MF sponsors can’t hold above 10 pc stake in other funds
MUMBAI: The market regulator, Securities and Exchange Board of India (Sebi), has penalised State Bank of India (SBI), the country’s largest bank, LIC of India, the largest life insurer in the country by far, and Bank of Baroda (BoB), another public sector bank with large operations also outside India, for failing to comply with the mutual fund (MF) regulations in the country.
The penalty was Rs10 lakh on each. Sebi explained that sponsors of mutual funds are disallowed to hold more than 10 per cent stake in any other mutual funds, and these three financial institutions, despite being sponsors of their own mutual funds in their respective names, hold 18. 24 per cent each in UTI asset management company (UTI AMC) along with Punjab National Bank (PNB) with the same 18.24 per cent stake, and the private equity firm T Rowe Price International holding the largest stake at 26 per cent.
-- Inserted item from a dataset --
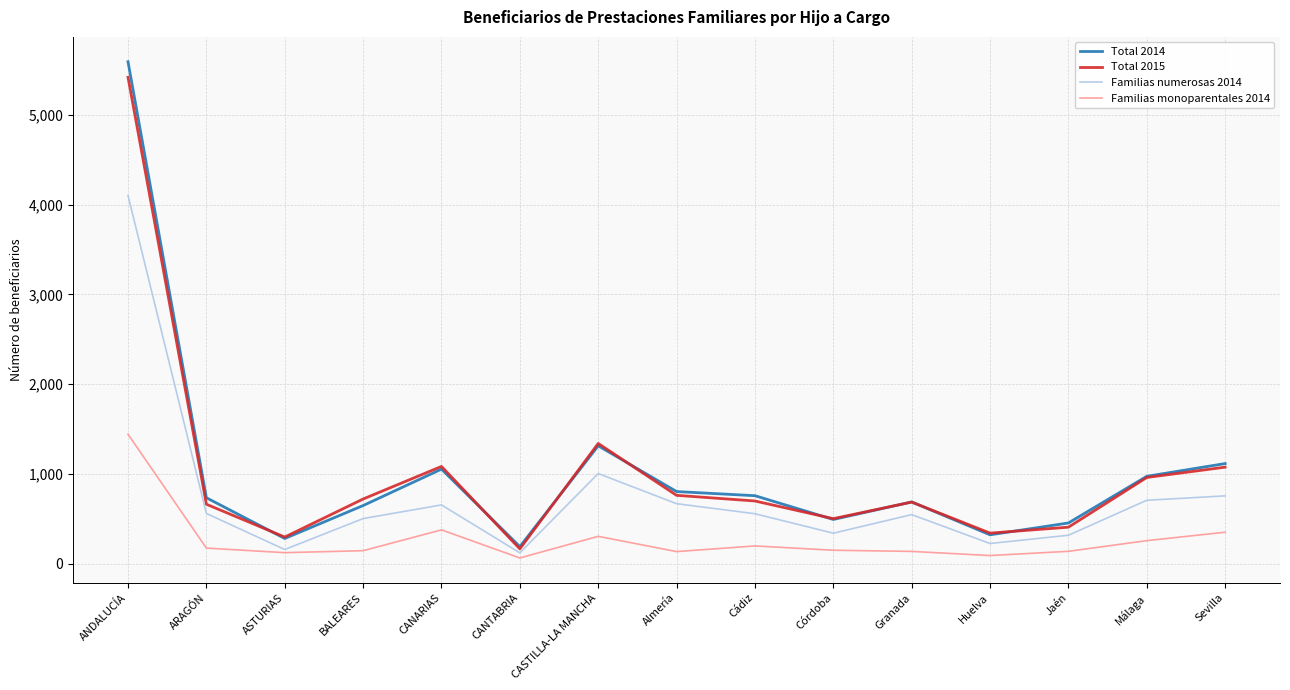

What value does the Total 2014 series have at Sevilla?

1114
“I am of the view that the said penalty is commensurate with the default committed,” Sebi adjudicating officer had said in the order. LIC, SBI and BoB in their reply to Sebi notice had said they were unable to bring down their shareholding to the required level within the specified time period due to procedural delays.
Sebi said through three separate orders that the stake in UTI AMC is not in conformity with the requirement of mutual fund regulations.
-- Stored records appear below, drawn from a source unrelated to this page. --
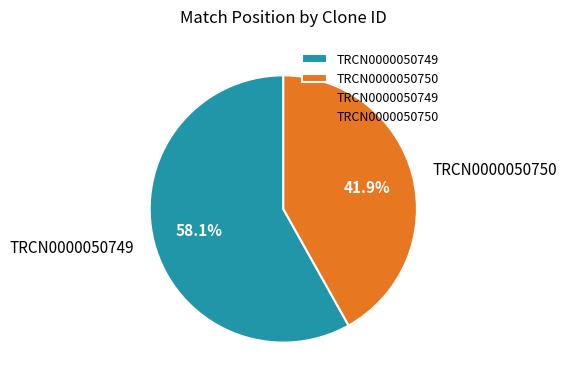

To the nearest percent, what is the combined percentage of TRCN0000050749 and TRCN0000050750?

100%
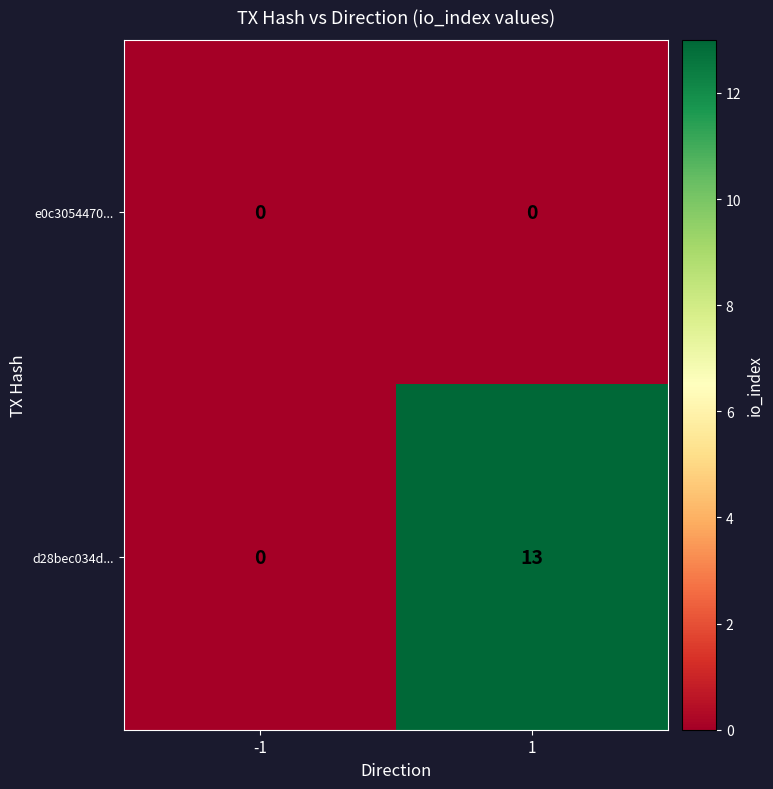

Which series changed the most between -1 and 1?

d28bec034d...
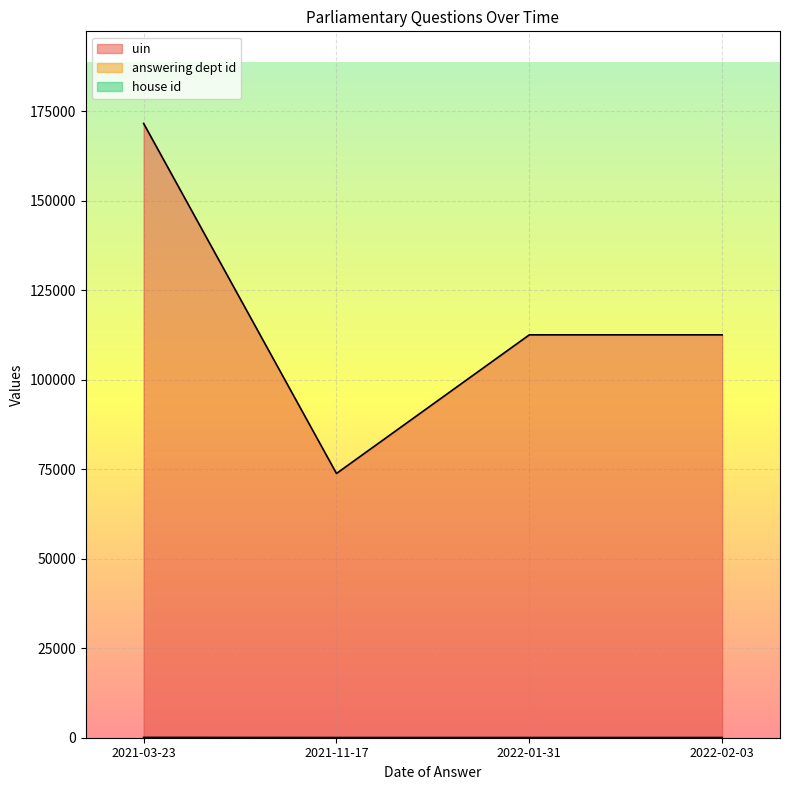

At which category is the sum across all series the highest?

2021-03-23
In fact, these three financial institutions were given time until March 2019 to regularise their stake in UTI AMC. Though these institutions did not deny having been served the warning well in time, they stated that they were waiting for the UTI AMC’s IPO scheduled for September where they could have made the necessary divestment and thereby comply with the MF regulations on this.
Interestingly, there was an earlier order issued in December 2019 by a Sebi whole time member (WTM) giving the three firms, time until December 2020 to comply with the norms defining ownership in other MFs.
But on this, Sebi made it clear that the order passed by the WTM and the order passed on Friday (August14) were based on two separate proceedings and hence does not have bearing on one another.